La place et l’intérêt de l’échocardiographie peuvent être discutés à la lumière de cette classification. L’échocardiographie, en permettant l’évaluation de la fonction du VD, peut facilement et rapidement classer le patient. Néanmoins, l’angioscanner thoracique hélicoïdal permet non seulement un diagnostic de certitude, mais aussi l’évaluation de la taille du VD [22, 23]. Par ailleurs, une telle classification n’a de sens que si le pronostic et donc le traitement diffèrent selon les caractéristiques de l’EP. Plusieurs études de registre ont suggéré que la défaillance du VD était un facteur indépendant de mortalité, proposant un traitement fibrinolytique dans cette indication [24, 25]. Dans notre étude concernant 161 patients, les résultats sont quelque peu différents puisque la mortalité des EP « périphériques » et submassives était de 3 %, alors que seule l’EP massive était grevée d’une surmortalité (31 %) [10]. Ces résultats confirment les études de Grifoni et al. [26] et Hamel et al. [27], et suggèrent que la défaillance du VD, qu’elle soit évaluée par échocardiographie ou par angioscanner, n’est pas nécessairement un facteur indépendant de mauvais pronostic et donc n’indique pas automatiquement une fibrinolyse. C’est ce que semble avoir montré une étude prospective randomisée testant l’efficacité et la tolérance de la fibrinolyse dans l’EP submassive [28].

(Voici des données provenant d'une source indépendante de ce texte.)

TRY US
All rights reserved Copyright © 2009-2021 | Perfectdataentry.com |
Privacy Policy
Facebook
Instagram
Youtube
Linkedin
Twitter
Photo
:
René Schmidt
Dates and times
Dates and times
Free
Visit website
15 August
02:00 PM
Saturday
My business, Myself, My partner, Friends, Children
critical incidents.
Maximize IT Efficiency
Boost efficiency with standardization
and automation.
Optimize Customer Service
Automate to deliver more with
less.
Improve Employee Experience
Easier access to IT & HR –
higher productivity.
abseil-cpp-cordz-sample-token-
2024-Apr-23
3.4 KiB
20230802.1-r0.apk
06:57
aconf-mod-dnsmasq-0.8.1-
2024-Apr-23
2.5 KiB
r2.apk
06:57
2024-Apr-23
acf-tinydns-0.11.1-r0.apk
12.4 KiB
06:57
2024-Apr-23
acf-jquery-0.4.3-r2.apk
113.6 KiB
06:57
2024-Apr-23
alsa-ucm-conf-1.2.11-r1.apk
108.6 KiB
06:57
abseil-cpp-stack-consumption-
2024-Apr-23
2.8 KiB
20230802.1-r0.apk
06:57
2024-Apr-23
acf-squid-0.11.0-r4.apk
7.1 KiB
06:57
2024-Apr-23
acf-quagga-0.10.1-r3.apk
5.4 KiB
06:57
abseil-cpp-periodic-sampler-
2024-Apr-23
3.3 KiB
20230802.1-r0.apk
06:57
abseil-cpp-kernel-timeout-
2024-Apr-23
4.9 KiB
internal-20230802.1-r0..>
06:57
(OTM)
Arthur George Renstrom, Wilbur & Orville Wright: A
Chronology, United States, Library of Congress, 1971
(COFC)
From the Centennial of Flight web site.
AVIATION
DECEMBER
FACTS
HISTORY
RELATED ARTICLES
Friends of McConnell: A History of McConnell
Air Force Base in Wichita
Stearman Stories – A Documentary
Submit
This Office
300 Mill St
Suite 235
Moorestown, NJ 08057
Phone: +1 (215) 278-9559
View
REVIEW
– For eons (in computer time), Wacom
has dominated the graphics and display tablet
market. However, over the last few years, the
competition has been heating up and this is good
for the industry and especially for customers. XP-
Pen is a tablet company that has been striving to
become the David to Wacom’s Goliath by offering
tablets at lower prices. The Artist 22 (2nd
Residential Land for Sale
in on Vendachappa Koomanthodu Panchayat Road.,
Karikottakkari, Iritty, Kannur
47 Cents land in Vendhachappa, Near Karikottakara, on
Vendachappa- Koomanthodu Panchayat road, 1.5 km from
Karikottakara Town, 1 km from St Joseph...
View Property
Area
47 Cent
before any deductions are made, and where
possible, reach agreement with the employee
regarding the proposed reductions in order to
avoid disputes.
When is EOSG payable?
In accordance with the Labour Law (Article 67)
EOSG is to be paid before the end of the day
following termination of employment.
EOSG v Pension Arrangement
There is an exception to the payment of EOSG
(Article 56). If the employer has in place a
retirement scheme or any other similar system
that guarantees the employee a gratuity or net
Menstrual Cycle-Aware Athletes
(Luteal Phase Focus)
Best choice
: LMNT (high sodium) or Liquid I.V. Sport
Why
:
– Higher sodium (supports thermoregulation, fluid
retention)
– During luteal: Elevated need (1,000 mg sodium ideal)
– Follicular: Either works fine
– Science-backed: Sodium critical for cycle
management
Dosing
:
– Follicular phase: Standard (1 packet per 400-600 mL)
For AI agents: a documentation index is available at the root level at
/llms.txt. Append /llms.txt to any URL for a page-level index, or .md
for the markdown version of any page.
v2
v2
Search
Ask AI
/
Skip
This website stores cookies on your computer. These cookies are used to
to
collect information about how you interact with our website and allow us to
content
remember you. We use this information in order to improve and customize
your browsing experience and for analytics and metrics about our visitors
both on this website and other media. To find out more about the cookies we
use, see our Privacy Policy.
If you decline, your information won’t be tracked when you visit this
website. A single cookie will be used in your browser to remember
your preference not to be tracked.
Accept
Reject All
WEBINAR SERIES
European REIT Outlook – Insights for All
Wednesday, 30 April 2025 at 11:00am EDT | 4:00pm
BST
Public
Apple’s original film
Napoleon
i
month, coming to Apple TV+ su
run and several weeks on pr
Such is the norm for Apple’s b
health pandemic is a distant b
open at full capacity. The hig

En revanche, la visualisation, bien que rare, d’un thrombus dans les cavités cardiaques droites a des conséquences pronostiques et thérapeutiques. L’association d’une EP submassive, et a fortiori massive, avec un thrombus en transit dans l’oreillette droite ou le VD est reliée à une mortalité élevée si le traitement ne comporte qu’une anticoagulation [18, 29]. Dans ce cas, un traitement par fibrinolytique ou une embolectomie chirurgicale sont indiqués [18].
Tamponnade cardiaque
Dans sa forme classique, la tamponnade associe un épanchement péricardique circonférentiel non cloisonné compressif et une variation respiratoire accrue du remplissage ventriculaire identifiée en Doppler. Les autres formes échocardiographiques de tamponnade sont liées à des épanchements péricardiques cloisonnés ou extrapéricardiques.
Tamponnade par épanchement péricardique
Le péricarde est un sac fibreux peu extensible et normalement virtuel dont la face interne est recouverte d’une séreuse (feuillet pariétal) qui se réfléchit au niveau des gros vaisseaux pour tapisser l’ensemble du cœur en formant l’épicarde (feuillet viscéral) [30]. C’est la vitesse de constitution plus que le volume de l’épanchement péricardique qui conditionne son retentissement hémodynamique (Figure 9-10). C’est pourquoi l’épanchement péricardique une fois identifié en échocardiographie, il importe plus d’en évaluer la tolérance que de tenter de le quantifier. L’évaluation du retentissement hémodynamique est parfois délicate car la tamponnade est le résultat d’un continuum physiopathologique et non pas un phénomène du « tout ou rien » [31].